§ Brief 1
Answer these from the passage on politicians, one line each:
(a) Which 19th-century French politician does the passage quote?
(b) Which three candidates does it name as speaking against what their audience wanted to hear?
(c) With whom is Gingrich described as leading or tied in most early primary states?

§ Text shown
★ ★ ★ ★

There are really only two basic kinds of politicians: leaders and followers. That might sound overly simplistic, but as is so often the case, sometimes the simplest of descriptions turn out to be the most true.

Followers look at the people they want to win votes from, figure out what it is they want and tailor their opinions to match. This particular type of politician was described perfectly by 19th century French politician Alexandre Auguste Ledru-Rollin, who famously said, “There go my people. I must find out where they are going, so that I can lead them.”

When we think of politicians, this is the type of person we usually think about. Followers are the flip-flop artists, they are the people who govern by polls and grope for the center of American politics in an attempt to be as popular as possible. This can certainly result in success, just ask former President Bill Clinton, the famous triangulation artist.

But aye, there’s the rub. The mob that the followers seek to represent often can be wrong.

That’s where the leaders come in. Leaders believe it is their duty to not only follow popular opinion, but to sometimes shape it. These people are the brave rebels who have the courage to stand in the face of what is popular and say “no.”

This was dramatically on display in Tuesday night’s Republican debate, when three candidates spoke to millions of people who wanted to hear something, and told them something different. These three were Ron Paul (as always), Jon Huntsman and much to my surprise, Newt Gingrich.

It was Gingrich who was especially impressive. Huntsman has virtually no support, so he isn’t risking a lot by standing up to Republican primary voters, and Ron Paul isn’t on a quest for the presidency, he is trying to fundamentally change the party. But Gingrich has suddenly vaulted into the top tier of candidates and is either leading or tied with Mitt Romney in most of the early primary states, which means he has a lot to lose by going against the grain.

★ ★ ★ ★

§ Data records
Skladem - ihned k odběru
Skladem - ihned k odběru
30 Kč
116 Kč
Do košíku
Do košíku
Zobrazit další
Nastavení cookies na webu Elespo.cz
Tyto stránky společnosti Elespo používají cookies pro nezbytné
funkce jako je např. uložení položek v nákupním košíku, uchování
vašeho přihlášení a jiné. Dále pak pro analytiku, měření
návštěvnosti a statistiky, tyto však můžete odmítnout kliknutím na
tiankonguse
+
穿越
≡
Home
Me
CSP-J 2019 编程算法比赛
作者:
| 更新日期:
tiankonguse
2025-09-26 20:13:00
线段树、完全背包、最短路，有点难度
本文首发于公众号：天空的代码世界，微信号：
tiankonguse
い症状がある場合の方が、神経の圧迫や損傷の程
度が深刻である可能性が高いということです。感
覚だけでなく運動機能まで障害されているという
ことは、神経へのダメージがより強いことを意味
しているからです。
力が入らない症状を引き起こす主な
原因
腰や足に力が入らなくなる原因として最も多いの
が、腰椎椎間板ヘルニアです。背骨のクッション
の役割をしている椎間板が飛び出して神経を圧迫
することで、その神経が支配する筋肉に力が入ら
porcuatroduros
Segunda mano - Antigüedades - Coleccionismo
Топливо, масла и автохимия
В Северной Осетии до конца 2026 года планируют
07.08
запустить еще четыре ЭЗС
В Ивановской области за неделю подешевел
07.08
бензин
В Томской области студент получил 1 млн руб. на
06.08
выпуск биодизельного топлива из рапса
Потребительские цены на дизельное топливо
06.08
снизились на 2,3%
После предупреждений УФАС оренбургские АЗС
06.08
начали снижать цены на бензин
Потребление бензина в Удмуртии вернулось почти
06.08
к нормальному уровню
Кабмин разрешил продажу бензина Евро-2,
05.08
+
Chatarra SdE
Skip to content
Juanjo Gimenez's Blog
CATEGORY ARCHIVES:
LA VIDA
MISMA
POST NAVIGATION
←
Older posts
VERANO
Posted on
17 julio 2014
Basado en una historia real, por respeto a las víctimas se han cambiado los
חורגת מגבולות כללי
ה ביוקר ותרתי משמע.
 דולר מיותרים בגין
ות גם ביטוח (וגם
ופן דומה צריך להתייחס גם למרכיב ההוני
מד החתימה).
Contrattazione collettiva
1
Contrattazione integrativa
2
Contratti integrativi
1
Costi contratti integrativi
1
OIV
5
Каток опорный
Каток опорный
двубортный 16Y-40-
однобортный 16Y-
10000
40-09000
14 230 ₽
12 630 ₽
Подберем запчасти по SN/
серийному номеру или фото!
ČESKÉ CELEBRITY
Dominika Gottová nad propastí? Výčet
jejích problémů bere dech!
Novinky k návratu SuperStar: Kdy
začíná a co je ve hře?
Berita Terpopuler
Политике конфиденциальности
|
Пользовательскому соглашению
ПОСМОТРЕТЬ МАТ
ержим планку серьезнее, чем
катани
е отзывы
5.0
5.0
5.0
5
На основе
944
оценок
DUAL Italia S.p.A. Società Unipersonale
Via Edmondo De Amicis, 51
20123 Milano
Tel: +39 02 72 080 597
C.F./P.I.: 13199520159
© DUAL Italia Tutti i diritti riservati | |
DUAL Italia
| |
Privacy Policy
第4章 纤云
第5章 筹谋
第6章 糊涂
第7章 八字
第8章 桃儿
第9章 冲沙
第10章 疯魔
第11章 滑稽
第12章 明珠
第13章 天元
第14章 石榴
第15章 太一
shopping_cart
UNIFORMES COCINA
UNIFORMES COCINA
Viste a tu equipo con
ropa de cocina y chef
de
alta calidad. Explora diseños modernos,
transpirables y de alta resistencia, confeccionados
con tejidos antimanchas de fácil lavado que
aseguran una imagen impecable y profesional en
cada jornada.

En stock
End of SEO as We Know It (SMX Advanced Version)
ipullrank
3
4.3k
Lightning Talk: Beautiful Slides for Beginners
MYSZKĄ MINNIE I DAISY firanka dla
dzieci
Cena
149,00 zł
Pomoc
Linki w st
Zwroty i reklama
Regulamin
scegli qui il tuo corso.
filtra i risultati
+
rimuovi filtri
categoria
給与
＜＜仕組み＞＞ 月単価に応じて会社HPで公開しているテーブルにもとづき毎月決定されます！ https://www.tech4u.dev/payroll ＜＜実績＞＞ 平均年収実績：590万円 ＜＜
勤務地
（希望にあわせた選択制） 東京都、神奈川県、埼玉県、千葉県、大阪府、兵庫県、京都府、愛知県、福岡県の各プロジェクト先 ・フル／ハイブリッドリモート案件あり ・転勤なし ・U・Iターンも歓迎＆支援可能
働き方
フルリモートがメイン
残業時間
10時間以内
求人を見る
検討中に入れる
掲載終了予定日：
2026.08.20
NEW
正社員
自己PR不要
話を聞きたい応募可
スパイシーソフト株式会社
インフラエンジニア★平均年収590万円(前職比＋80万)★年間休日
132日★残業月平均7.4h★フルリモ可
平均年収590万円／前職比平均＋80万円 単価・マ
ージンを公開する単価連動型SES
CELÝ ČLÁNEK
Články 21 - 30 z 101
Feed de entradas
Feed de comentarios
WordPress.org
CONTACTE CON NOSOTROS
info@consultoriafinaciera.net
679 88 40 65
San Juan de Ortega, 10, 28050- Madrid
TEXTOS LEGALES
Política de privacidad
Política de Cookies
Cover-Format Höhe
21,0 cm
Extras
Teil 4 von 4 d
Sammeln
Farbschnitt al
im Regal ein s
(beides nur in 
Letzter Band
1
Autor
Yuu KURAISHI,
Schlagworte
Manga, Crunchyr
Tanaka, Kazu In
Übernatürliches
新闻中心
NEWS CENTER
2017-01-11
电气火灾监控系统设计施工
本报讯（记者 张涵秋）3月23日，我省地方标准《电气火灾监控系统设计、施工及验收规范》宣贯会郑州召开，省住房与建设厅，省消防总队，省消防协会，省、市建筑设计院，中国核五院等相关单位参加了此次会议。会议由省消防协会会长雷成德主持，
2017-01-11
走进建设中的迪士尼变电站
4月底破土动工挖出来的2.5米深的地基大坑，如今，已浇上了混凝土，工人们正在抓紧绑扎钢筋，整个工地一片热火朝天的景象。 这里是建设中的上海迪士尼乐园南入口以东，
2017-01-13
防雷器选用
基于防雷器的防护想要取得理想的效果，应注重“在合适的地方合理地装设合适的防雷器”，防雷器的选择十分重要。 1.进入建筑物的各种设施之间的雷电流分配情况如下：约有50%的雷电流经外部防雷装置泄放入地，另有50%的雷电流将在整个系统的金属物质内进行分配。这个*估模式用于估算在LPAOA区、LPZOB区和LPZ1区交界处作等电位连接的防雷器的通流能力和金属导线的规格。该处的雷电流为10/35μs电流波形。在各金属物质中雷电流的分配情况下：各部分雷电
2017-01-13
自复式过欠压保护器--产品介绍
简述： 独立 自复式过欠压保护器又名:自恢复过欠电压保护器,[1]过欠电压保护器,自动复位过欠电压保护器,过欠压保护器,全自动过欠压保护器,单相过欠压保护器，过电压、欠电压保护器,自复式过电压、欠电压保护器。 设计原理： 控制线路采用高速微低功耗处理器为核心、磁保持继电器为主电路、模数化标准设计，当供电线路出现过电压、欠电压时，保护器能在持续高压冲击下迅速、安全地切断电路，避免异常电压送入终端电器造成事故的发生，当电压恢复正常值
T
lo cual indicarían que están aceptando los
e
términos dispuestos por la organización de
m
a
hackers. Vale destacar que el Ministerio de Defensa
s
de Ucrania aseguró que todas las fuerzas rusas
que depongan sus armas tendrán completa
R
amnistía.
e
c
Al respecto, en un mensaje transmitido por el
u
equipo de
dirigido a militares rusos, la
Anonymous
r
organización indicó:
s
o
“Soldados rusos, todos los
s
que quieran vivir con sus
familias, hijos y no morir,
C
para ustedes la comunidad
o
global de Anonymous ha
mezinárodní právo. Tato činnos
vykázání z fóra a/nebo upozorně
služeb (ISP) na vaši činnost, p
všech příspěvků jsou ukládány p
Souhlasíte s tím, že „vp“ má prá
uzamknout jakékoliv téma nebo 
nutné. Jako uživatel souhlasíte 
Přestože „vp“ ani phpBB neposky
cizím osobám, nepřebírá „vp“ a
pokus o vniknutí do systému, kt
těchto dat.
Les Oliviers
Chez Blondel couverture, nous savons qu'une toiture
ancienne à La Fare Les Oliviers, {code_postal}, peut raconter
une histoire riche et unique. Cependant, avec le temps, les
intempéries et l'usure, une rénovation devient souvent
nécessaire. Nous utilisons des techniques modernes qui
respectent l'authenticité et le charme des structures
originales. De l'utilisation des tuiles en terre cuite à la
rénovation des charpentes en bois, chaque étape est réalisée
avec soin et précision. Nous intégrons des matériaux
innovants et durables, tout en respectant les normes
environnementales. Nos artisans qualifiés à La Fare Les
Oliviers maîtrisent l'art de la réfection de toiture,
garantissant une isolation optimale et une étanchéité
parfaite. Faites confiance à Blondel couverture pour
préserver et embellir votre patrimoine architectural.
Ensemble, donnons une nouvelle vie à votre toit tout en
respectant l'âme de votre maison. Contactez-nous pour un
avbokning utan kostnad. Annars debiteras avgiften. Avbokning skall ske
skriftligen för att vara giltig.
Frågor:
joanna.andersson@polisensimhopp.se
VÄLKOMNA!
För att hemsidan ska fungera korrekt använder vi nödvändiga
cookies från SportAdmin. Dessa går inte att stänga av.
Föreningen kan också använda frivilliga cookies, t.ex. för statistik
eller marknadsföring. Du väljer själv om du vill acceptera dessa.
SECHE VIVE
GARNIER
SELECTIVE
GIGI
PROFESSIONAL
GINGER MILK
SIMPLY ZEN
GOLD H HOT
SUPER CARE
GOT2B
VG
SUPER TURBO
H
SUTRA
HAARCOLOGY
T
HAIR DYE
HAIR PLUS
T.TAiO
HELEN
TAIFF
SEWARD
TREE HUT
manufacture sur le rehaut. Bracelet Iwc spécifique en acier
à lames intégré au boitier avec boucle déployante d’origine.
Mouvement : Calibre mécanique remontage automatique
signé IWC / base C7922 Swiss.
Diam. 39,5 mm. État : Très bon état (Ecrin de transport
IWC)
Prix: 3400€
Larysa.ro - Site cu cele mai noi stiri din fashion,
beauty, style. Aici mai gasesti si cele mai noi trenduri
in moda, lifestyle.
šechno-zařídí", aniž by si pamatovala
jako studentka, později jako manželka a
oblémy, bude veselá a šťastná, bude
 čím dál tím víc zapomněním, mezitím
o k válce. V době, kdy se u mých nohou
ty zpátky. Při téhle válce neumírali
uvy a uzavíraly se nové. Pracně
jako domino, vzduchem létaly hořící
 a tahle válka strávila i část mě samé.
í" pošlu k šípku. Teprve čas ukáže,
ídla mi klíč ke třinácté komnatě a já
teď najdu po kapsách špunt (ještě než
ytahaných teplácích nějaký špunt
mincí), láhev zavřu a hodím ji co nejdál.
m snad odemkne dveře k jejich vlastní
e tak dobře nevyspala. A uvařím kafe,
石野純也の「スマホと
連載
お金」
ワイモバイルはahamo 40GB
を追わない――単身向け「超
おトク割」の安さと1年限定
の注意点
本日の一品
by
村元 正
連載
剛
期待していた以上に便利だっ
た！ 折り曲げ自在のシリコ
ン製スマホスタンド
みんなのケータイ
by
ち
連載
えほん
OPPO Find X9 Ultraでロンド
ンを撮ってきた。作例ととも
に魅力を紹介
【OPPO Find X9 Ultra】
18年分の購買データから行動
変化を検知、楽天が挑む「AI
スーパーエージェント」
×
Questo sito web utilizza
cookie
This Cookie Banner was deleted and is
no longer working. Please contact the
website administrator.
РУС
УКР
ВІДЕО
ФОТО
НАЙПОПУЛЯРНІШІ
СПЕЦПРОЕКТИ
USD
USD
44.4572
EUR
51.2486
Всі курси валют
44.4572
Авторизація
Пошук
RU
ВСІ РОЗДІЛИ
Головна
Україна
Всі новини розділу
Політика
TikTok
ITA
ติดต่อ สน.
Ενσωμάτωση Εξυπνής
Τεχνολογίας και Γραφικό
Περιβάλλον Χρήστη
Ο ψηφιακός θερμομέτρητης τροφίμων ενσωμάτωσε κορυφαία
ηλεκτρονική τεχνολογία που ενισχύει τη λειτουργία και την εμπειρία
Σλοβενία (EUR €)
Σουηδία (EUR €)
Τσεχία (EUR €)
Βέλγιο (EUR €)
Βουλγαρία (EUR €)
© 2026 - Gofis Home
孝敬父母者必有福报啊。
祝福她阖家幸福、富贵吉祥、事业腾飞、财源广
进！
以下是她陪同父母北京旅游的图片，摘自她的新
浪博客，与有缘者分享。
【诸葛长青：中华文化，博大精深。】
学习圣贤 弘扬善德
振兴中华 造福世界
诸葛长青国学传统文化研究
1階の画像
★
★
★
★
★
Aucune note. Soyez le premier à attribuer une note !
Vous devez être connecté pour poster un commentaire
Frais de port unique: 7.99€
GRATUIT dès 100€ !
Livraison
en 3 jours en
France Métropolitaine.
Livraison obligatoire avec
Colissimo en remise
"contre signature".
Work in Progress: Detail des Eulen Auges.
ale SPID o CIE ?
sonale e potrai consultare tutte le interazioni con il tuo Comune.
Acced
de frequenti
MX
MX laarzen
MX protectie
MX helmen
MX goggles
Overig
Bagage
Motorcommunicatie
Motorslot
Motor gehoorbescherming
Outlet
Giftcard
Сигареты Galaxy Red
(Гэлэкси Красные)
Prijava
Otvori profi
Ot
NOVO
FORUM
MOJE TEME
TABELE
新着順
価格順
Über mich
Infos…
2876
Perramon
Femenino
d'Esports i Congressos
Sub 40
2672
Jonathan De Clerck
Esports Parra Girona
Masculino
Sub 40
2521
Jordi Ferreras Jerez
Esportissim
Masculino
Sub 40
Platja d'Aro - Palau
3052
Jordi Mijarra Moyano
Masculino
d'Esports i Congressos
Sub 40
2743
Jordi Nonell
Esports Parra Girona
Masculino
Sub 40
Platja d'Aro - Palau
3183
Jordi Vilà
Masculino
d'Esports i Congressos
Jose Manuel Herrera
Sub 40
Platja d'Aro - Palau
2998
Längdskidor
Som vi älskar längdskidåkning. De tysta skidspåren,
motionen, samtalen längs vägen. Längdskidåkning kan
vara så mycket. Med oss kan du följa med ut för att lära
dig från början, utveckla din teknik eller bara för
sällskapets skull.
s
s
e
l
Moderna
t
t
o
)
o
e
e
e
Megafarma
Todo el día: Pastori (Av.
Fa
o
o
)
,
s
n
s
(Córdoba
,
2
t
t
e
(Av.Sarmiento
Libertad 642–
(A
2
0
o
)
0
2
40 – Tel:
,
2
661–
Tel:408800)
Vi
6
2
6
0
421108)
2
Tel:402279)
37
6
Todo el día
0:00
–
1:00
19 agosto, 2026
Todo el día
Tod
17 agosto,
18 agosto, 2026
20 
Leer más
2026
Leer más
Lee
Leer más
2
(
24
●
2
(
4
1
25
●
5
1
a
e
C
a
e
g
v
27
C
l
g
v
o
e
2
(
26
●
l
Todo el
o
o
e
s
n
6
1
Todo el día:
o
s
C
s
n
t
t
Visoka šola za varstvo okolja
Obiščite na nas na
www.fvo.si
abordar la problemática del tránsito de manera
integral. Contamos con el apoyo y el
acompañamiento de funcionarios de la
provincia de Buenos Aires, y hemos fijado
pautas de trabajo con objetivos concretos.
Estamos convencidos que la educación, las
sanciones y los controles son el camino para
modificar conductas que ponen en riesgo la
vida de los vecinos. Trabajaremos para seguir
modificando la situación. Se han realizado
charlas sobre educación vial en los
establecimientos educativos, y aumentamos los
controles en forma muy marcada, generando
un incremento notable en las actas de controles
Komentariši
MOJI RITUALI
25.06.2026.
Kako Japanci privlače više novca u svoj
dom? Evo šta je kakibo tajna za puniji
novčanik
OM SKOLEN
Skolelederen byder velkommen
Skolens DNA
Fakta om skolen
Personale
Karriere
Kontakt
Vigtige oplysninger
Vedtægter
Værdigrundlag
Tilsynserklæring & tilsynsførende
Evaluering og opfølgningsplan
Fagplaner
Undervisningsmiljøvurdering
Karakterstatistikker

★ ★ ★ ★

§ Brief 2
Update the rows from the start of the rows down through the line containing "Chatarra SdE" so that "Do košíku" becomes "Přidat do košíku", and keep everything else unchanged.

§ Your response 1
(a) Alexandre Auguste Ledru-Rollin
(b) Ron Paul, Jon Huntsman and Newt Gingrich
(c) Mitt Romney

§ Your response 2
Skladem - ihned k odběru
Skladem - ihned k odběru
30 Kč
116 Kč
Přidat do košíku
Přidat do košíku
Zobrazit další
Nastavení cookies na webu Elespo.cz
Tyto stránky společnosti Elespo používají cookies pro nezbytné
funkce jako je např. uložení položek v nákupním košíku, uchování
vašeho přihlášení a jiné. Dále pak pro analytiku, měření
návštěvnosti a statistiky, tyto však můžete odmítnout kliknutím na
tiankonguse
+
穿越
≡
Home
Me
CSP-J 2019 编程算法比赛
作者:
| 更新日期:
tiankonguse
2025-09-26 20:13:00
线段树、完全背包、最短路，有点难度
本文首发于公众号：天空的代码世界，微信号：
tiankonguse
い症状がある場合の方が、神経の圧迫や損傷の程
度が深刻である可能性が高いということです。感
覚だけでなく運動機能まで障害されているという
ことは、神経へのダメージがより強いことを意味
しているからです。
力が入らない症状を引き起こす主な
原因
腰や足に力が入らなくなる原因として最も多いの
が、腰椎椎間板ヘルニアです。背骨のクッション
の役割をしている椎間板が飛び出して神経を圧迫
することで、その神経が支配する筋肉に力が入ら
porcuatroduros
Segunda mano - Antigüedades - Coleccionismo
Топливо, масла и автохимия
В Северной Осетии до конца 2026 года планируют
07.08
запустить еще четыре ЭЗС
В Ивановской области за неделю подешевел
07.08
бензин
В Томской области студент получил 1 млн руб. на
06.08
выпуск биодизельного топлива из рапса
Потребительские цены на дизельное топливо
06.08
снизились на 2,3%
После предупреждений УФАС оренбургские АЗС
06.08
начали снижать цены на бензин
Потребление бензина в Удмуртии вернулось почти
06.08
к нормальному уровню
Кабмин разрешил продажу бензина Евро-2,
05.08
+
Chatarra SdE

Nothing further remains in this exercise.